Exercise instructions :: Exactness is required throughout. Return every record once more.

[Exercise materials]

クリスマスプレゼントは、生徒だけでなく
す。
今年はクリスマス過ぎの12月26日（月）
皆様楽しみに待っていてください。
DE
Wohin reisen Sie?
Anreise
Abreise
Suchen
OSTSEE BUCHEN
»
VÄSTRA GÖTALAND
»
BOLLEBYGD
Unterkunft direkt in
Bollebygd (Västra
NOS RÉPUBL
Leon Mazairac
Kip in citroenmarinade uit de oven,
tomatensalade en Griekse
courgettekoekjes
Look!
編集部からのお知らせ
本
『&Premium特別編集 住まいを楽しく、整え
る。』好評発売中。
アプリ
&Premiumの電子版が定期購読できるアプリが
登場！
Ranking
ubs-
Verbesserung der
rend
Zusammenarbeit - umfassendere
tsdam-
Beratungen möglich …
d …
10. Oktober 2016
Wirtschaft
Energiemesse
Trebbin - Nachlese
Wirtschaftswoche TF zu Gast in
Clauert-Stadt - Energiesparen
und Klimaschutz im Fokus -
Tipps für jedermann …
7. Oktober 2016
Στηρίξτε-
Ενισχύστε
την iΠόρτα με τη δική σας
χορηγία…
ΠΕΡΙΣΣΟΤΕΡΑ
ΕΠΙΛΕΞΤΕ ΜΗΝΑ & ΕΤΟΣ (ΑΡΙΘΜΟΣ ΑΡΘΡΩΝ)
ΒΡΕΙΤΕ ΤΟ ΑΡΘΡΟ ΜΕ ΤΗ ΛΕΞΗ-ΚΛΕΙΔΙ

[/Exercise materials]

Solution ::
クリスマスプレゼントは、生徒だけでなく
す。
今年はクリスマス過ぎの12月26日（月）
皆様楽しみに待っていてください。
DE
Wohin reisen Sie?
Anreise
Abreise
Suchen
OSTSEE BUCHEN
»
VÄSTRA GÖTALAND
»
BOLLEBYGD
Unterkunft direkt in
Bollebygd (Västra
NOS RÉPUBL
Leon Mazairac
Kip in citroenmarinade uit de oven,
tomatensalade en Griekse
courgettekoekjes
Look!
編集部からのお知らせ
本
『&Premium特別編集 住まいを楽しく、整え
る。』好評発売中。
アプリ
&Premiumの電子版が定期購読できるアプリが
登場！
Ranking
ubs-
Verbesserung der
rend
Zusammenarbeit - umfassendere
tsdam-
Beratungen möglich …
d …
10. Oktober 2016
Wirtschaft
Energiemesse
Trebbin - Nachlese
Wirtschaftswoche TF zu Gast in
Clauert-Stadt - Energiesparen
und Klimaschutz im Fokus -
Tipps für jedermann …
7. Oktober 2016
Στηρίξτε-
Ενισχύστε
την iΠόρτα με τη δική σας
χορηγία…
ΠΕΡΙΣΣΟΤΕΡΑ
ΕΠΙΛΕΞΤΕ ΜΗΝΑ & ΕΤΟΣ (ΑΡΙΘΜΟΣ ΑΡΘΡΩΝ)
ΒΡΕΙΤΕ ΤΟ ΑΡΘΡΟ ΜΕ ΤΗ ΛΕΞΗ-ΚΛΕΙΔΙ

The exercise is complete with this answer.